BEGIN PROVIDED ENTRIES

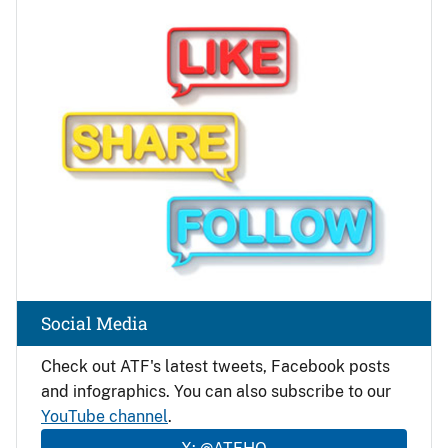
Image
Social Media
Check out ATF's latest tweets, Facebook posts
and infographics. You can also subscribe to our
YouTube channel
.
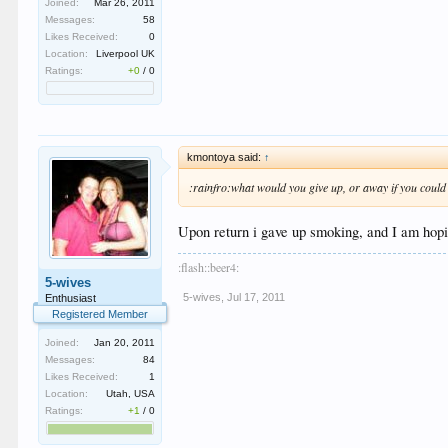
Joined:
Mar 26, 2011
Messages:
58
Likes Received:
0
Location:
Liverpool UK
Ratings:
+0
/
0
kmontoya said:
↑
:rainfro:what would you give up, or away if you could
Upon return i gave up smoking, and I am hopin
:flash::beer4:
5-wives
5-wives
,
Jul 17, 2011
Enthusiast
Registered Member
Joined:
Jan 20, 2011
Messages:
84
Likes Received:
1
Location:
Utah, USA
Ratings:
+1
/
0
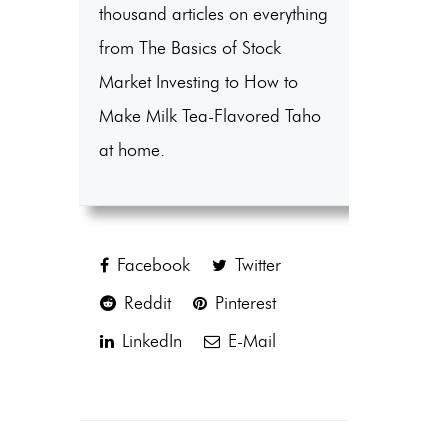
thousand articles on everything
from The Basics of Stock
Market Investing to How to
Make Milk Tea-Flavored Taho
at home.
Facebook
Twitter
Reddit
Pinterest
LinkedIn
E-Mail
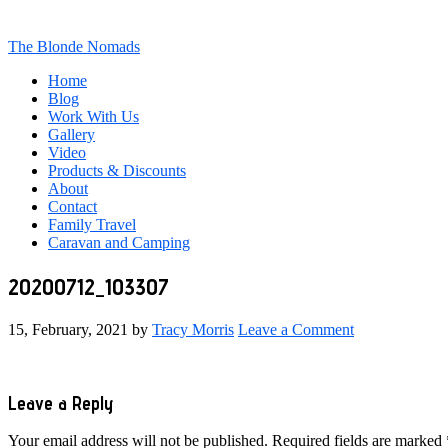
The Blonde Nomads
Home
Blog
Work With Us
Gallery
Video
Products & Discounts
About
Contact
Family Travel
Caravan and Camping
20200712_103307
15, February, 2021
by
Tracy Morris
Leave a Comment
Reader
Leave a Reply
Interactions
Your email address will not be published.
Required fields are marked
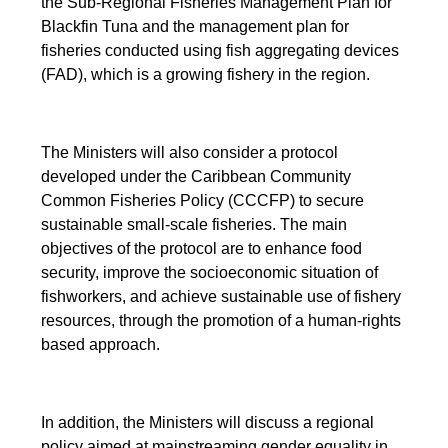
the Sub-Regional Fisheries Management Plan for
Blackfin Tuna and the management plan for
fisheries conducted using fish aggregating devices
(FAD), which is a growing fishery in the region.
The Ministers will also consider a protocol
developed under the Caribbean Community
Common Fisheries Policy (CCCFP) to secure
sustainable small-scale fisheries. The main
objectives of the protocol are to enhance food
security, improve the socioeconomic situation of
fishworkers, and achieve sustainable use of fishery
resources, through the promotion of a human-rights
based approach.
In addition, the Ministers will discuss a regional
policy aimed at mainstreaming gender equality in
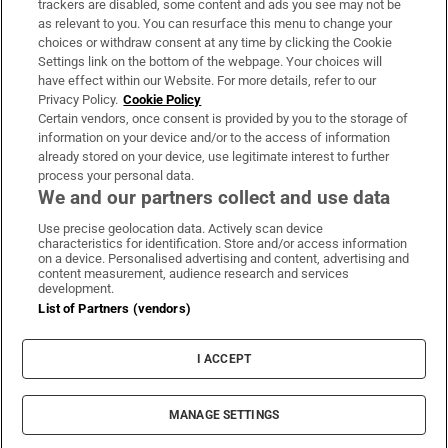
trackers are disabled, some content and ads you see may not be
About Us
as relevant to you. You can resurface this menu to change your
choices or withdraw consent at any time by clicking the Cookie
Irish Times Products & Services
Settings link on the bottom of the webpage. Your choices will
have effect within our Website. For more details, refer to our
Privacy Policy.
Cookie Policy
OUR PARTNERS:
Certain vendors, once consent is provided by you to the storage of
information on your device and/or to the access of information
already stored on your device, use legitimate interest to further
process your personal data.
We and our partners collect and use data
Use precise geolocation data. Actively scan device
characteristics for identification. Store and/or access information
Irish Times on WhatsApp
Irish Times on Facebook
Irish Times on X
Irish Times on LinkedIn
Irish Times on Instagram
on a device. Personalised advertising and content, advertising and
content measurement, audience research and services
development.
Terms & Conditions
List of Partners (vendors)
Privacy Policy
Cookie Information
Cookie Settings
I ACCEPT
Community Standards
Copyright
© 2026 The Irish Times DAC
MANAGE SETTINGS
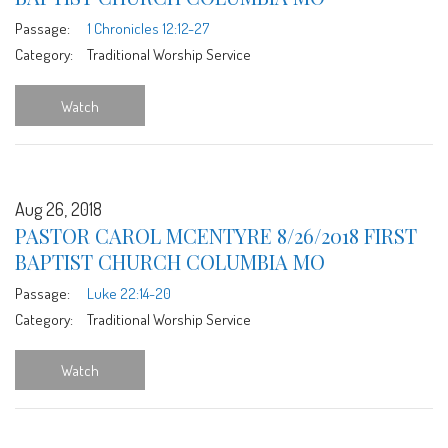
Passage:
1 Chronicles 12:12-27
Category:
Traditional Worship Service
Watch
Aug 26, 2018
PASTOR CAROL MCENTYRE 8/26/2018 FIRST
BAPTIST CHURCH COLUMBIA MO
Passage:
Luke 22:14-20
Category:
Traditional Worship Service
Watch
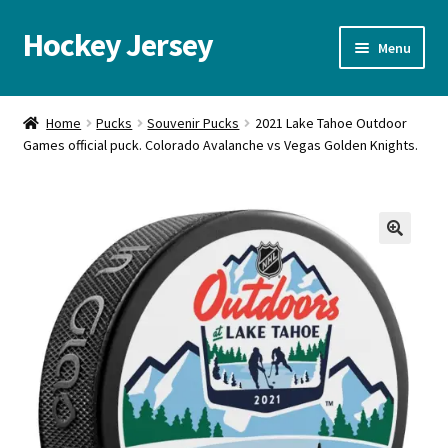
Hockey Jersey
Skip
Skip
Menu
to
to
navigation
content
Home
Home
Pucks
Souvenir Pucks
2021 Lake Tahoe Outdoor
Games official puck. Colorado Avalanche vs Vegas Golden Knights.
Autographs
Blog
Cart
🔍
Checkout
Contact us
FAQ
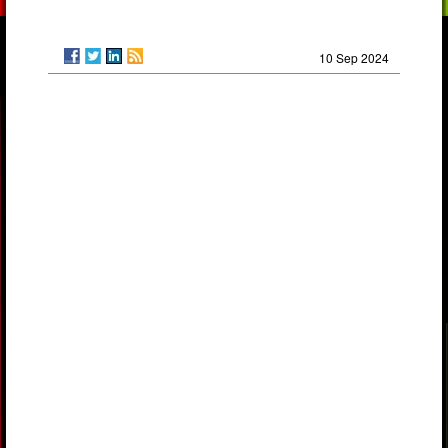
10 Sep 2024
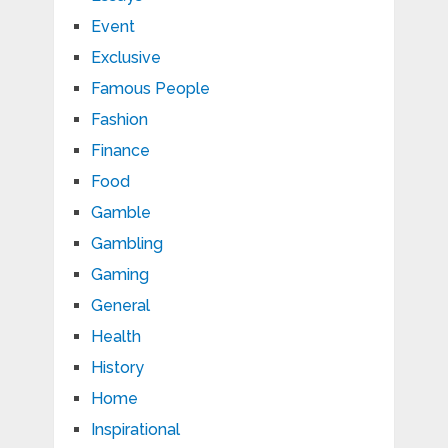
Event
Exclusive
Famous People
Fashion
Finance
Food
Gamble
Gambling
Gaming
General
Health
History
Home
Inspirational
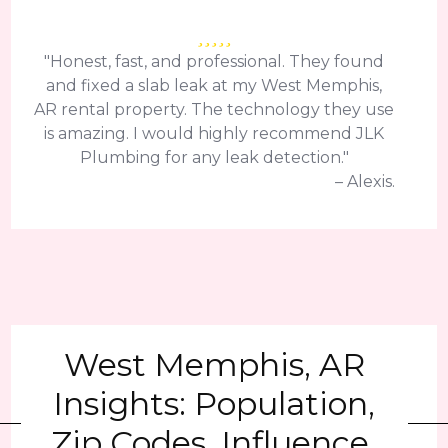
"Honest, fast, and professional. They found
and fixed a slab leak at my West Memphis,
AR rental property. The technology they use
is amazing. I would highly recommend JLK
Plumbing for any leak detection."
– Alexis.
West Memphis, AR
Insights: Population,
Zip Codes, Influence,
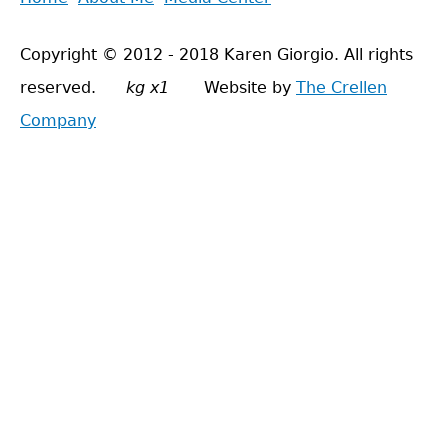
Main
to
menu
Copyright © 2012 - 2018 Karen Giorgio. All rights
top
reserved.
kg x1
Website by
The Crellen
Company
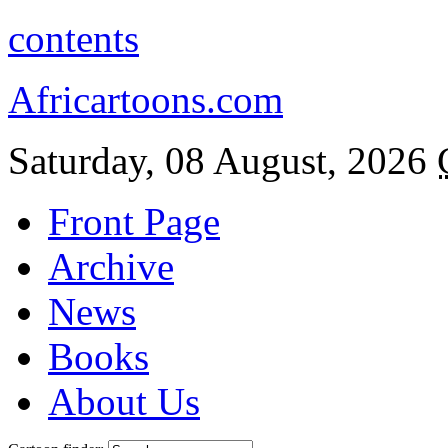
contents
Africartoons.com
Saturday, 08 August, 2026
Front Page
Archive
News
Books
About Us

END PROVIDED ENTRIES

**TASK TO CARRY OUT**
Would you return the data above exactly as written, minus the images?

**EXERCISE ANSWER**
Image
Social Media
Check out ATF's latest tweets, Facebook posts
and infographics. You can also subscribe to our
YouTube channel
.
Joined:
Mar 26, 2011
Messages:
58
Likes Received:
0
Location:
Liverpool UK
Ratings:
+0
/
0
kmontoya said:
↑
:rainfro:what would you give up, or away if you could
Upon return i gave up smoking, and I am hopin
:flash::beer4:
5-wives
5-wives
,
Jul 17, 2011
Enthusiast
Registered Member
Joined:
Jan 20, 2011
Messages:
84
Likes Received:
1
Location:
Utah, USA
Ratings:
+1
/
0
thousand articles on everything
from The Basics of Stock
Market Investing to How to
Make Milk Tea-Flavored Taho
at home.
Facebook
Twitter
Reddit
Pinterest
LinkedIn
E-Mail
The Blonde Nomads
Home
Blog
Work With Us
Gallery
Video
Products & Discounts
About
Contact
Family Travel
Caravan and Camping
20200712_103307
15, February, 2021
by
Tracy Morris
Leave a Comment
Reader
Leave a Reply
Interactions
Your email address will not be published.
Required fields are marked
the Sub-Regional Fisheries Management Plan for
Blackfin Tuna and the management plan for
fisheries conducted using fish aggregating devices
(FAD), which is a growing fishery in the region.
The Ministers will also consider a protocol
developed under the Caribbean Community
Common Fisheries Policy (CCCFP) to secure
sustainable small-scale fisheries. The main
objectives of the protocol are to enhance food
security, improve the socioeconomic situation of
fishworkers, and achieve sustainable use of fishery
resources, through the promotion of a human-rights
based approach.
In addition, the Ministers will discuss a regional
policy aimed at mainstreaming gender equality in
trackers are disabled, some content and ads you see may not be
About Us
as relevant to you. You can resurface this menu to change your
choices or withdraw consent at any time by clicking the Cookie
Irish Times Products & Services
Settings link on the bottom of the webpage. Your choices will
have effect within our Website. For more details, refer to our
Privacy Policy.
Cookie Policy
OUR PARTNERS:
Certain vendors, once consent is provided by you to the storage of
information on your device and/or to the access of information
already stored on your device, use legitimate interest to further
process your personal data.
We and our partners collect and use data
Use precise geolocation data. Actively scan device
characteristics for identification. Store and/or access information
Irish Times on WhatsApp
Irish Times on Facebook
Irish Times on X
Irish Times on LinkedIn
Irish Times on Instagram
on a device. Personalised advertising and content, advertising and
content measurement, audience research and services
development.
Terms & Conditions
List of Partners (vendors)
Privacy Policy
Cookie Information
Cookie Settings
I ACCEPT
Community Standards
Copyright
© 2026 The Irish Times DAC
MANAGE SETTINGS
Passage:
1 Chronicles 12:12-27
Category:
Traditional Worship Service
Watch
Aug 26, 2018
PASTOR CAROL MCENTYRE 8/26/2018 FIRST
BAPTIST CHURCH COLUMBIA MO
Passage:
Luke 22:14-20
Category:
Traditional Worship Service
Watch
Hockey Jersey
Skip
Skip
Menu
to
to
navigation
content
Home
Home
Pucks
Souvenir Pucks
2021 Lake Tahoe Outdoor
Games official puck. Colorado Avalanche vs Vegas Golden Knights.
Autographs
Blog
Cart
🔍
Checkout
Contact us
FAQ
10 Sep 2024
Event
Exclusive
Famous People
Fashion
Finance
Food
Gamble
Gambling
Gaming
General
Health
History
Home
Inspirational
"Honest, fast, and professional. They found
and fixed a slab leak at my West Memphis,
AR rental property. The technology they use
is amazing. I would highly recommend JLK
Plumbing for any leak detection."
– Alexis.
West Memphis, AR
Insights: Population,
Zip Codes, Influence,
Main
to
menu
Copyright © 2012 - 2018 Karen Giorgio. All rights
top
reserved.
kg x1
Website by
The Crellen
Company
contents
Africartoons.com
Saturday, 08 August, 2026
Front Page
Archive
News
Books
About Us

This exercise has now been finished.